Un messaggio di speranza nei giorni del lockdown

"L'Urlo" di Edward Munch, 1893

L’arte è ribellione e disubbidienza, si rifiuta di cedere alla paura, ma lotta con tutti gli innumerevoli mezzi che può adottare per avere la forza per cambiare. L’arte è resistenza tenace, lotta dura. Gli artisti sono ancora i matti, agiscono nella follia liberatrice, esercitando la critica del dominio della razionalità e della ragione nel mito del controllo della natura, annullando i sentimenti. L’arte si ribellò al dominio tecnologico all’inizio del secolo ventesimo, reagì ai disastri della prima Grande Guerra dando luogo ai movimenti dell’espressionismo, del dadaismo e del cubismo. Il verbo della reazione fu: l’urlo di Edward Munch. Il quadro del grande pittore rappresenta bene il mondo dell’irrazionalità che si manifesta in un linguaggio animato dall’impeto di essere forza senza cielo, figure su un ponte senza sentiero. L’Urlo di Munch è stato l’iniziatore della forza creativa dell’arte che ha dato il via alla ribellione e alla disobbedienza contro il modello individuale in cui le relazioni sono date dal possesso delle cose. Ha mandato in crisi il modello del cittadino borghese delle metropoli in cui si muoveva passeggiando in corridoi di vetro e acciaio, mentre ammira le vetrine dei centri commerciali e quelle di lusso nelle grandi città.

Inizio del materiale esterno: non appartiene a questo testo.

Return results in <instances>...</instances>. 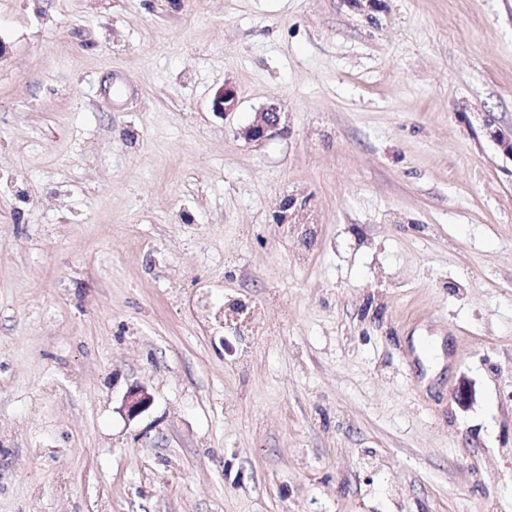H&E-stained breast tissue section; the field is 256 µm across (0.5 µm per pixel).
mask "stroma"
Returning a JSON list of instances; mask_svg holds the SVG:
<instances>
[{
	"label": "stroma",
	"instance_id": "obj_1",
	"mask_svg": "<svg viewBox=\"0 0 512 512\" xmlns=\"http://www.w3.org/2000/svg\"><path fill=\"white\" fill-rule=\"evenodd\" d=\"M494 128L512 0H0V512H512ZM279 122L280 114L276 109L271 108L265 112H259L253 123L245 130V138L250 141L262 139L271 129L278 126ZM152 404V396L143 386H133L125 393L122 410L130 420L146 411Z\"/></svg>",
	"mask_w": 512,
	"mask_h": 512
}]
</instances>
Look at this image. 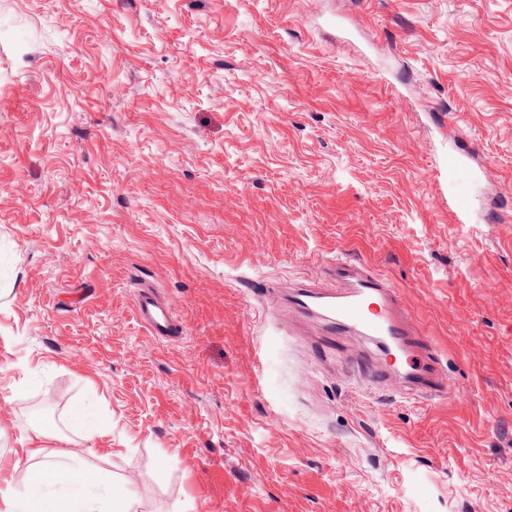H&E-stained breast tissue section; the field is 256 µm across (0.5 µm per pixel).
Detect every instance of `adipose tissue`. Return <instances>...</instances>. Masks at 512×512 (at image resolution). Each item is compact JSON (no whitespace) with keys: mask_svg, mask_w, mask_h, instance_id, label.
<instances>
[{"mask_svg":"<svg viewBox=\"0 0 512 512\" xmlns=\"http://www.w3.org/2000/svg\"><path fill=\"white\" fill-rule=\"evenodd\" d=\"M0 512H138L124 488L77 460L76 453H47L31 438L25 465L0 472Z\"/></svg>","mask_w":512,"mask_h":512,"instance_id":"adipose-tissue-1","label":"adipose tissue"}]
</instances>
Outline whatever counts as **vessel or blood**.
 I'll use <instances>...</instances> for the list:
<instances>
[{
  "instance_id": "vessel-or-blood-1",
  "label": "vessel or blood",
  "mask_w": 512,
  "mask_h": 512,
  "mask_svg": "<svg viewBox=\"0 0 512 512\" xmlns=\"http://www.w3.org/2000/svg\"><path fill=\"white\" fill-rule=\"evenodd\" d=\"M470 179L459 157L449 155L443 167L442 197L459 224L468 223L473 206L471 195L463 188ZM325 270L329 285L301 284L270 297V304L321 321L328 334H356L372 340L379 355L366 359L364 370L377 385H396L420 394L445 391L446 378L437 352L407 309L400 290L384 275L352 258L329 261ZM134 312L155 338L168 339L184 331L172 307L152 288L137 290Z\"/></svg>"
}]
</instances>
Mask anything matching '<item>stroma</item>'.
Returning <instances> with one entry per match:
<instances>
[{"mask_svg":"<svg viewBox=\"0 0 512 512\" xmlns=\"http://www.w3.org/2000/svg\"><path fill=\"white\" fill-rule=\"evenodd\" d=\"M343 253L442 395L267 305ZM45 426L140 512H512V0H0V458ZM471 180V174L458 156L448 154L443 167L442 198L448 202L455 223L467 224L473 206L471 195L463 189V184ZM134 312L151 336L168 339L180 336L184 327L172 307L154 290L144 287L134 296Z\"/></svg>","mask_w":512,"mask_h":512,"instance_id":"1","label":"stroma"}]
</instances>
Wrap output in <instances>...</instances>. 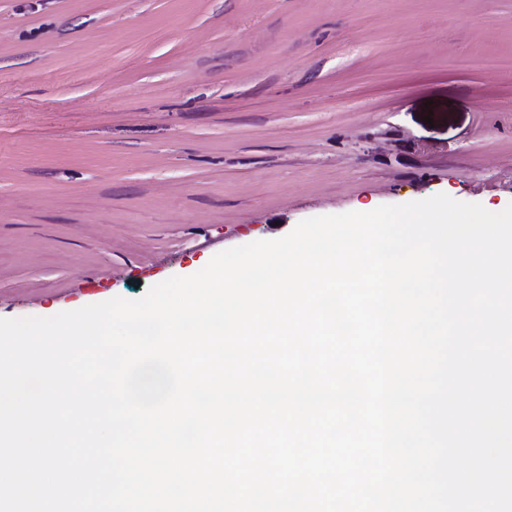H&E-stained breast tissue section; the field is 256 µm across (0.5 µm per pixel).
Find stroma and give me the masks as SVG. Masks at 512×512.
<instances>
[{
  "label": "stroma",
  "instance_id": "1",
  "mask_svg": "<svg viewBox=\"0 0 512 512\" xmlns=\"http://www.w3.org/2000/svg\"><path fill=\"white\" fill-rule=\"evenodd\" d=\"M512 0H0V318L302 220L512 203ZM432 123H425V116Z\"/></svg>",
  "mask_w": 512,
  "mask_h": 512
}]
</instances>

Il cittadino "Flamer" del poeta Charles Baudelaire, ripreso e interpretato dal filosofo Walter Benjamin della scuola di Francoforte, definito eroe della modernità, oggi è superato, perché si è trasformato nel cittadino untore, perciò fa paura. Il suo viso si nasconde dietro una mascherina che toglie il sorriso e la bellezza del colore degli occhi. Il concetto di “nuovo untore” pone con urgenza l’esigenza un nuovo rapporto con lo spazio urbano e una nuova grammatica per come si deve abitare la città. L’untore in prigione, le scuole chiuse, così come sono chiusi i musei e le biblioteche sono la negazione dei diritti della vita, perché l’uomo è nato per essere libero. Nella Costituzione si trova la carta d’identità dell’uomo libero. Senza la cultura l’Italia perde la sua identità e blocca drasticamente la sua crescita.

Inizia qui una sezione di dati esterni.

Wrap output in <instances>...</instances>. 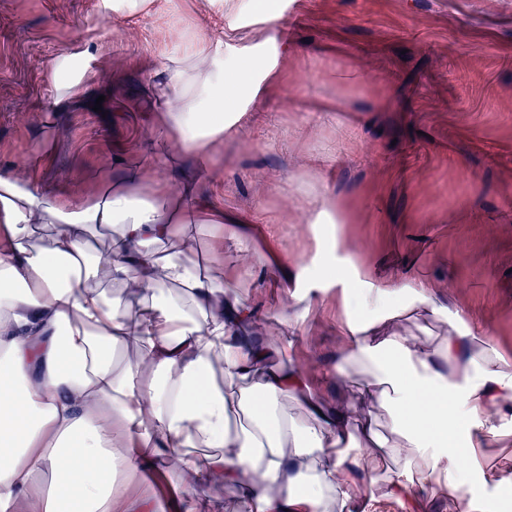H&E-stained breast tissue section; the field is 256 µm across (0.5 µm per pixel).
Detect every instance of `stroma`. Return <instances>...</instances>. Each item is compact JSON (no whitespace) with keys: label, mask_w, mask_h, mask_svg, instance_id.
<instances>
[{"label":"stroma","mask_w":512,"mask_h":512,"mask_svg":"<svg viewBox=\"0 0 512 512\" xmlns=\"http://www.w3.org/2000/svg\"><path fill=\"white\" fill-rule=\"evenodd\" d=\"M264 22L252 0H0V172L72 199L116 174V156L143 158L153 98L146 63L193 42L235 46L277 37L280 81L251 104L237 134L214 149L202 189L225 209L261 217L256 253L238 257L207 225L198 251L224 253L245 273L240 294L266 321L294 297L309 332L279 353L327 399L359 377L328 373L342 347L336 292L316 269L325 227L299 207L314 187L346 204L338 263L366 285L418 278L439 305L476 320L512 355V0H276ZM76 56L95 81L81 105L54 104L49 64ZM298 256L296 291L273 285L257 255ZM496 477L473 484L476 512L512 507V447ZM167 469L122 479L112 512L155 493L175 506Z\"/></svg>","instance_id":"35a3bbf8"}]
</instances>
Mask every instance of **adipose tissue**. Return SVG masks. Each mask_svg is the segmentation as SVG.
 <instances>
[{"label":"adipose tissue","instance_id":"adipose-tissue-1","mask_svg":"<svg viewBox=\"0 0 512 512\" xmlns=\"http://www.w3.org/2000/svg\"><path fill=\"white\" fill-rule=\"evenodd\" d=\"M278 55L272 39L228 54L198 44L146 66L159 102L148 160L81 200L0 174V499L46 473L41 512H112L124 472L173 456L181 512H214L198 485L234 487L254 512H367L356 479L385 459L414 466L388 471L387 496L414 483L458 491L484 474L482 448L512 438L495 425L512 408V359L478 341V326L452 310L456 333L431 343L383 332L392 318L438 314L424 283L367 288L327 265L339 362L362 374L354 399L329 404L303 371L272 364L223 256L193 254L195 224L242 252L254 243L246 218L201 198V178L216 141L278 79ZM38 224L55 234L34 239ZM114 225L94 252L88 228ZM102 271L131 289L130 313L95 285ZM127 346L137 357L117 365ZM290 398L310 424L282 409Z\"/></svg>","mask_w":512,"mask_h":512}]
</instances>
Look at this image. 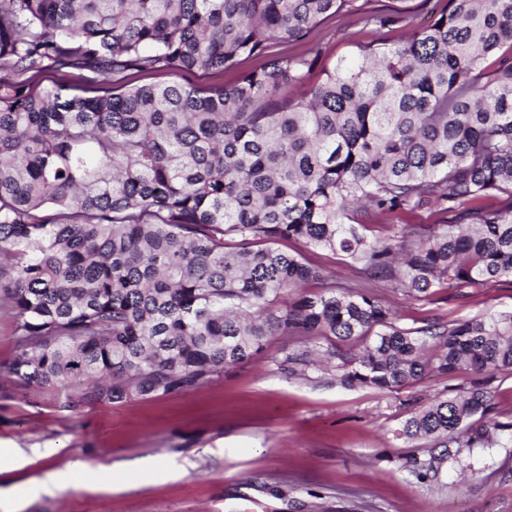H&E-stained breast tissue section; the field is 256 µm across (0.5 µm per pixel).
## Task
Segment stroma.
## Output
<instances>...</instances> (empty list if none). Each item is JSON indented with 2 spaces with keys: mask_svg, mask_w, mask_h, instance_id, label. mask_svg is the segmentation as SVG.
I'll list each match as a JSON object with an SVG mask.
<instances>
[{
  "mask_svg": "<svg viewBox=\"0 0 512 512\" xmlns=\"http://www.w3.org/2000/svg\"><path fill=\"white\" fill-rule=\"evenodd\" d=\"M407 28L372 30L356 18L321 22L312 45L330 66L360 44L402 42ZM280 249L336 272L391 305L396 322L418 328L489 310H512V284L490 283L431 300L364 278L332 254L283 241ZM303 337H269L264 350L209 384L155 398L64 409L13 373L19 351L0 320V512H512V447L474 449L472 476L442 464L418 481L405 458H427L429 442L394 437L405 405L468 386L470 373L426 376L388 395L337 382L334 370L291 372L283 360ZM24 457L13 462V448ZM77 486L38 491L37 480L73 464Z\"/></svg>",
  "mask_w": 512,
  "mask_h": 512,
  "instance_id": "35a3bbf8",
  "label": "stroma"
}]
</instances>
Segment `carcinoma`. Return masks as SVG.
I'll return each mask as SVG.
<instances>
[{"mask_svg": "<svg viewBox=\"0 0 512 512\" xmlns=\"http://www.w3.org/2000/svg\"><path fill=\"white\" fill-rule=\"evenodd\" d=\"M369 0H0V317L13 372L67 388L64 407L199 388L291 333L328 350L336 379L395 393L469 371V387L410 406L397 429L439 455L512 445L486 418L512 373V310L396 325L368 291L275 247L295 240L416 300L512 282V0H447L406 41L372 40L322 69L323 20L390 19ZM230 84L132 85L129 72L222 74ZM45 72L91 95L38 88ZM436 204L441 224H388ZM316 283L320 292L301 294Z\"/></svg>", "mask_w": 512, "mask_h": 512, "instance_id": "cac0c4a2", "label": "carcinoma"}]
</instances>
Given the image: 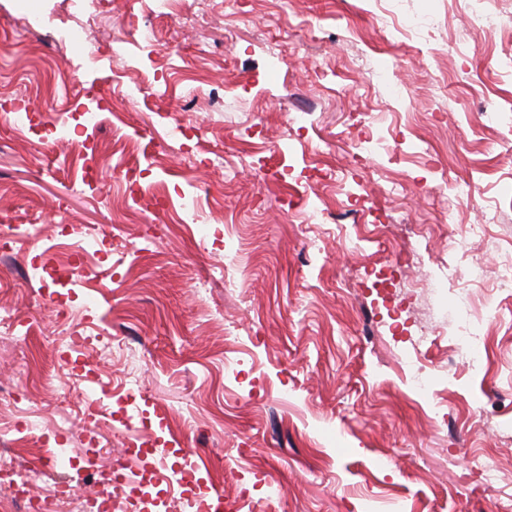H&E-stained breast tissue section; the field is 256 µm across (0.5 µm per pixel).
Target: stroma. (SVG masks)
Returning <instances> with one entry per match:
<instances>
[{
	"instance_id": "1",
	"label": "stroma",
	"mask_w": 512,
	"mask_h": 512,
	"mask_svg": "<svg viewBox=\"0 0 512 512\" xmlns=\"http://www.w3.org/2000/svg\"><path fill=\"white\" fill-rule=\"evenodd\" d=\"M470 0H177L163 14L117 0L105 25L78 0H0V390L30 388L39 434L0 431L42 471L36 490L78 474L90 440L137 441L91 426L89 401L147 417L198 483L241 512H503L512 506V292L474 240L481 282L440 278L441 225L485 224L512 250V0L480 31ZM151 26L143 50L130 14ZM408 24L407 34L381 18ZM85 25L107 52L89 64L67 38ZM439 48L431 57L424 46ZM79 143L51 127L89 109ZM284 151L283 167L268 151ZM156 168L124 181L129 164ZM466 180L473 201L433 193ZM422 184L419 192L402 181ZM106 241L31 263L60 225ZM341 224H368L363 249ZM415 235H407L405 225ZM237 249L238 285L224 284ZM425 265L393 272L408 250ZM468 295L486 339L483 367L442 370ZM87 336L86 362L52 344ZM433 340L436 398L402 377ZM501 479L479 487L472 456Z\"/></svg>"
}]
</instances>
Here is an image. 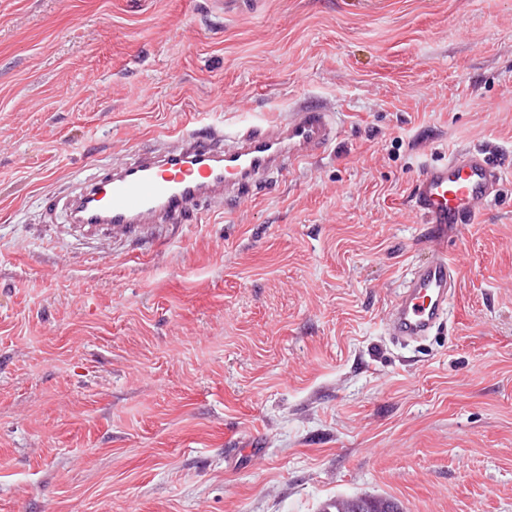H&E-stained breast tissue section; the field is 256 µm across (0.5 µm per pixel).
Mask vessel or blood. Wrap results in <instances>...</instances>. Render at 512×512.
<instances>
[{
  "mask_svg": "<svg viewBox=\"0 0 512 512\" xmlns=\"http://www.w3.org/2000/svg\"><path fill=\"white\" fill-rule=\"evenodd\" d=\"M336 137L332 114L312 101L302 102L285 120L261 118L231 131L223 123L193 118L170 133L168 148L146 149L119 169L84 180L66 220L84 235L104 228L161 250L171 242L168 225L189 223L200 201L226 204L254 195L272 173L325 151ZM500 181L499 166L472 148L424 168L413 200L430 226L433 245L391 306L389 328L395 336L421 339L447 315L459 274L448 240L495 197Z\"/></svg>",
  "mask_w": 512,
  "mask_h": 512,
  "instance_id": "vessel-or-blood-1",
  "label": "vessel or blood"
}]
</instances>
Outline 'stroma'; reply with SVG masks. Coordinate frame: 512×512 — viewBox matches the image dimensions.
<instances>
[{
	"mask_svg": "<svg viewBox=\"0 0 512 512\" xmlns=\"http://www.w3.org/2000/svg\"><path fill=\"white\" fill-rule=\"evenodd\" d=\"M340 136L172 245L81 238L48 197L193 112L304 99ZM502 167L404 346L412 189ZM512 512V0H0V512Z\"/></svg>",
	"mask_w": 512,
	"mask_h": 512,
	"instance_id": "stroma-1",
	"label": "stroma"
}]
</instances>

Il seme della rinascita e la risposta all’untore si trovano nella cultura. L’arte non starà ferma, i poeti continueranno a scrivere e le loro parole saranno le armi di lotta alla paura dell’untore, diventeranno inni alla libertà, così come le opere dei pittori o degli scultori, perché tutti gli artisti partecipano al desiderio della ricostruzione e della rinascita. Oggi la nostra risposta è quella dell’Urlo di Munch, la stessa che è risuonata contro la Grande Guerra, del secolo alle nostre spalle.


Chi è | Luigi Mangia

Dal 2015 è responsabile della Biblioteca dell’Istituto per Ciechi Anna Antonacci di Lecce, che custodisce un patrimonio costituito da libri in braille delle opere liriche e sinfoniche. Fa parte dello staff della rassegna Cinema del Reale che si svolge nel comune di Specchia (Le) e partecipa al direttivo del Locomotive Jazz Festival in cui cura la musica nel sociale. È presidente dell'Associazione locale Boy’s Sport Arte e Cultura e dal 2016 è collaboratore dei Cantieri Teatrali Koreja.